[Selected excerpt]:
* * *

And then there were three different patents with three different patent numbers but that all had the same title: "System and method for backing up computer files over a wide area computer network."


Martin says about 30 percent of U.S. patents are essentially on things that have already been invented. In 2000, for example, the patent office granted a patent on making toast — patent number 6080436, "Bread Refreshing Method."

We also asked Rick Mc Leod, a patent lawyer and former software engineer, to evaluate Chris Crawford's patent.

"None of this was actually new," he told us.

Mc Leod looked to see if anyone else in the field was already doing the thing Chris Crawford claimed to invent in 1993, when he first filed his patent. Here's what he found:
There were institutions, both academic and businesses, that used computers in this way, and I think it's a very interesting collection of things that were well known in the 1980s, with the exception that it adds the word "Internet."
Mc Leod said he didn't think the patent should have been issued in the first place.

For a long time, the patent office would have agreed with Rick Mc Leod. For a long time, the patent office was very reluctant to grant patents for software at all.
[...]
In the 1990s, the Federal courts stepped in and started chipping away at this interpretation. There was a couple big decisions, one in 1994 and another in 1998, which overturned the patent office completely.


A flood of software patents followed. A lot of people in Silicon valley wish that had never happened, including a very surprising group: computer programmers.
[...]
That same afternoon, we talked to a half dozen different software engineers. All of them hated the patent system, and half of them had patents in their names that they felt shouldn't have been granted. In polls, as many as 80 percent of software engineers say the patent system actually hinders innovation. It doesn't encourage them to come up with new ideas and create new products. It actually gets in their way.


Many patents are so broad, engineers say, that everyone's guilty of infringement. This causes huge problems for almost anyone trying to start or grow a business on the Internet.

"We're at a point in the state of intellectual property where existing patents probably cover every behavior that's happening on the Internet or our mobile phones today," says Chris Sacca, the venture capitalist. "[T]he average Silicon Valley start-up or even medium sized company, no matter how truly innovative they are, I have no doubt that aspects of what they're doing violate patents right now. And that's what's fundamentally broken about this system right now."
[...]
And, in fact, that's what's happening with Chris Crawford's patent. Intellectual Venures sold it to a company called Oasis research in June of 2010. Less than a month later, Oasis Research used the patent to sue over a dozen different tech companies, including Rackspace, GoDaddy, and AT&T.

* * *

[Dataset excerpts]:
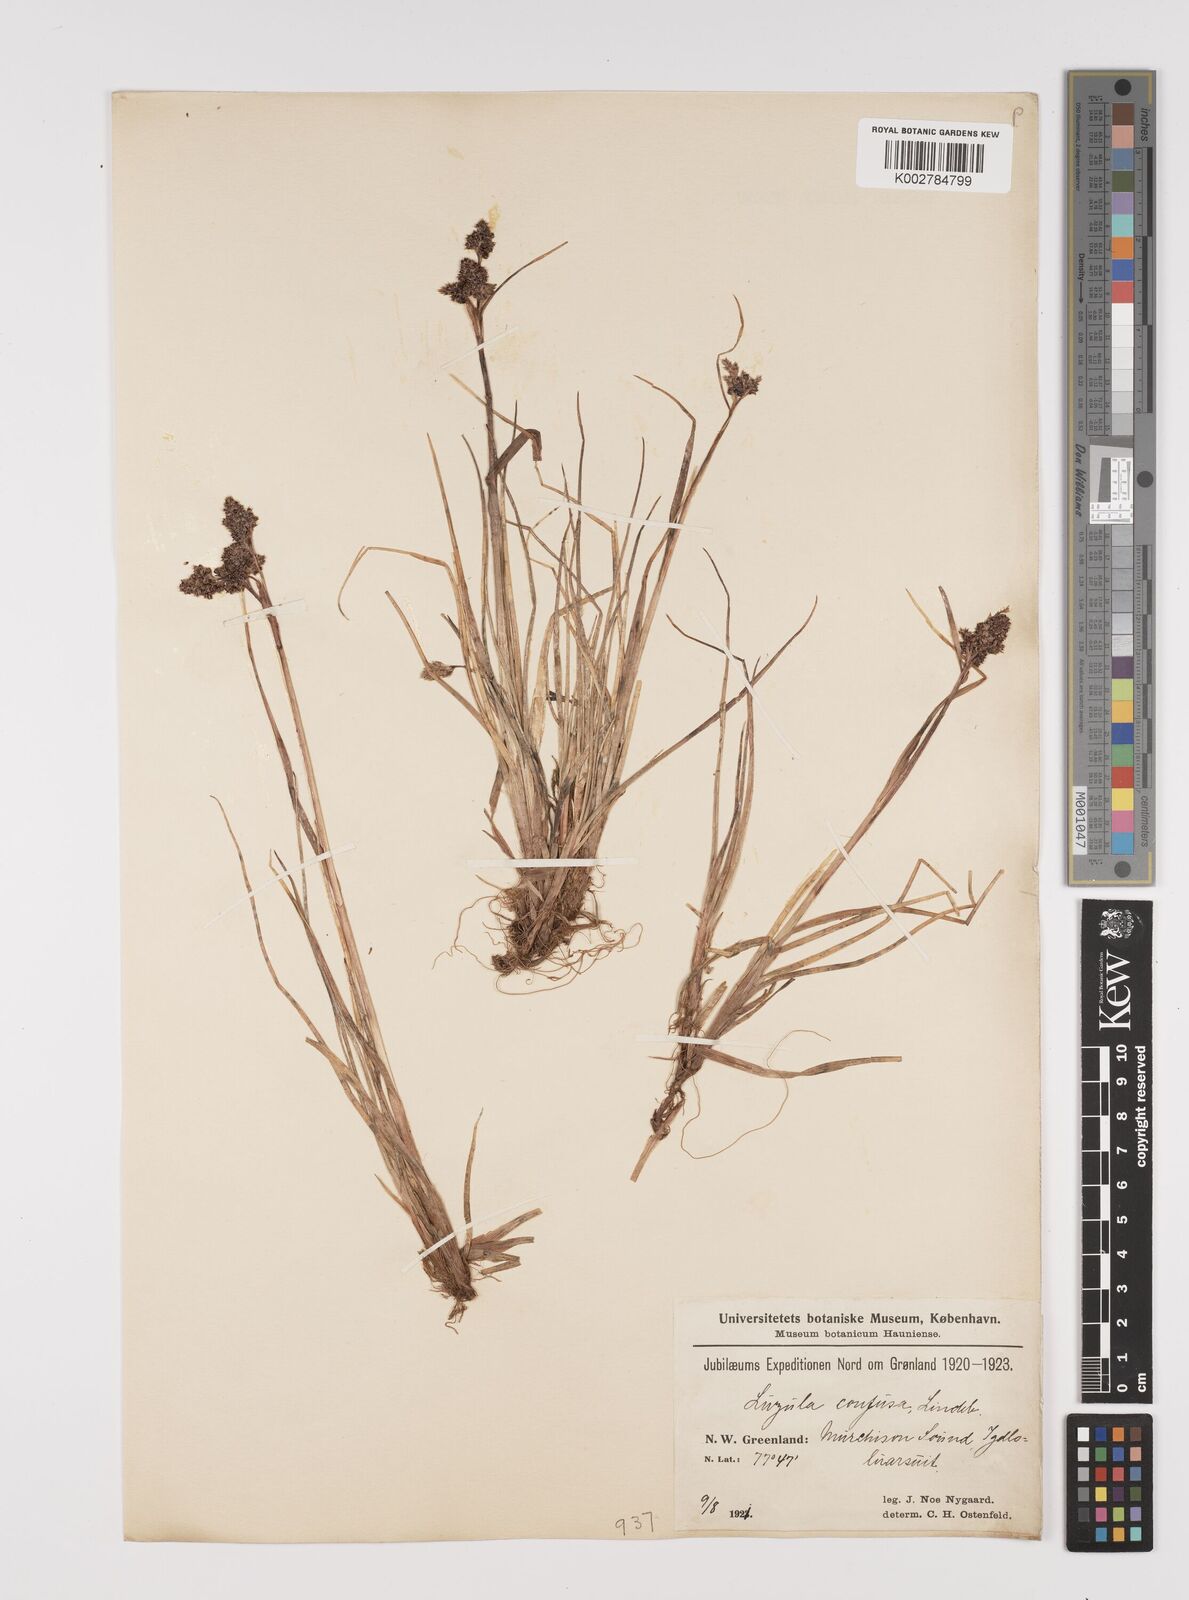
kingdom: Plantae
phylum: Tracheophyta
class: Liliopsida
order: Poales
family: Juncaceae
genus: Luzula
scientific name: Luzula confusa
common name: Northern wood rush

* * *

[Problem description]: Continue the passage on software patents, picking up after its last sentence about the lawsuits brought by Oasis Research.

[Result]:
We called Oasis several times, but no one ever answered the phone.
[...]
There was hardly any public information about Oasis Research. No way to know who owned it, or how many employees it had.

One of the few details that was available was an address: 104 E. Houston street, suite 190, Marshall, Texas.

So we went to Marshall. The door to Oasis's office was locked, and through the crack under the door we could see there were no lights were on inside.

It's kind of a cliche to knock on the door of the empty office. But we'd flown a long way. So we knocked. No one answered.

The office was in a corridor where all the other doors looked exactly the same —locked, nameplates over the door, no light coming out. It was a corridor of silent, empty offices with names like "Software Rights Archive," and "Bulletproof Technology of Texas."

It turns out a lot of those companies in that corridor, maybe every single one of them, is doing exactly what Oasis Research is doing. They appear to have no employees. They are not coming up with new inventions. The companies are in Marshall, Texas because they are filing lawsuits for patent infringement.


Patent lawsuits are big business in Marshall, which is part of the eastern district of Texas.

Many people say that juries in Marshall are friendly to patent owners trying to get a large verdict.
[...]
Oasis is a company with no operations, no products, and, as far as we can tell, no employees, that is using a very broad patent from 1998 to sue over a dozen companies.
[...]
All the big tech companies have started amassing troves of software patents — not to build anything, but to defend themselves. If a company's patent horde is big enough, it can essentially say to the world, "If you try to sue me with your patents, I'll sue you with mine."


It's mutually assured destruction. But instead of arsenals of nuclear weapons, it's arsenals of patents. And this was a problem Intellectual Ventures founder Nathan Myhrvold said he was trying to solve when he first started the company.
[...]
The pitch he heard was, basically, Intellectual Ventures helps defend against lawsuits. Intellectual Ventures has this horde of 35,000 patents — patents that, for a price, companies can use to defend themselves.

Technology companies pay Intellectual Ventures fees ranging "from tens of thousands to the millions and millions of dollars ... to buy themselves insurance that protects them from being sued by any harmful, malevolent outsiders," Sacca says.

There's an implication in IV's pitch, Sacca says: If you don't join us, who knows what'll happen?

He says it reminds him of "a mafia-style shakedown, where someone comes in the front door of your building and says, 'It would be a shame if this place burnt down. I know the neighborhood really well and I can make sure that doesn't happen.' "
[...]
One former IV patent was used by an NPE to sue 19 different companies, a broad assortment that included Dell, Abercrombie & Fitch, Visa, and UPS.

These companies all have websites where, when you scroll your mouse over certain sections, pop-up boxes appear. The NPE said, "We have the patent on that." Which would make pretty much the entire Internet guilty of infringing the patent.
[...]
In early July, the bankrupt tech company Nortel put its 6,000 patents up for auction as part of a liquidation. A bidding war broke out among Silicon Valley powerhouses. Google said it wanted the patents purely to defend against lawsuits and it was willing to spend over $3 billion to get them. That wasn't enough, though.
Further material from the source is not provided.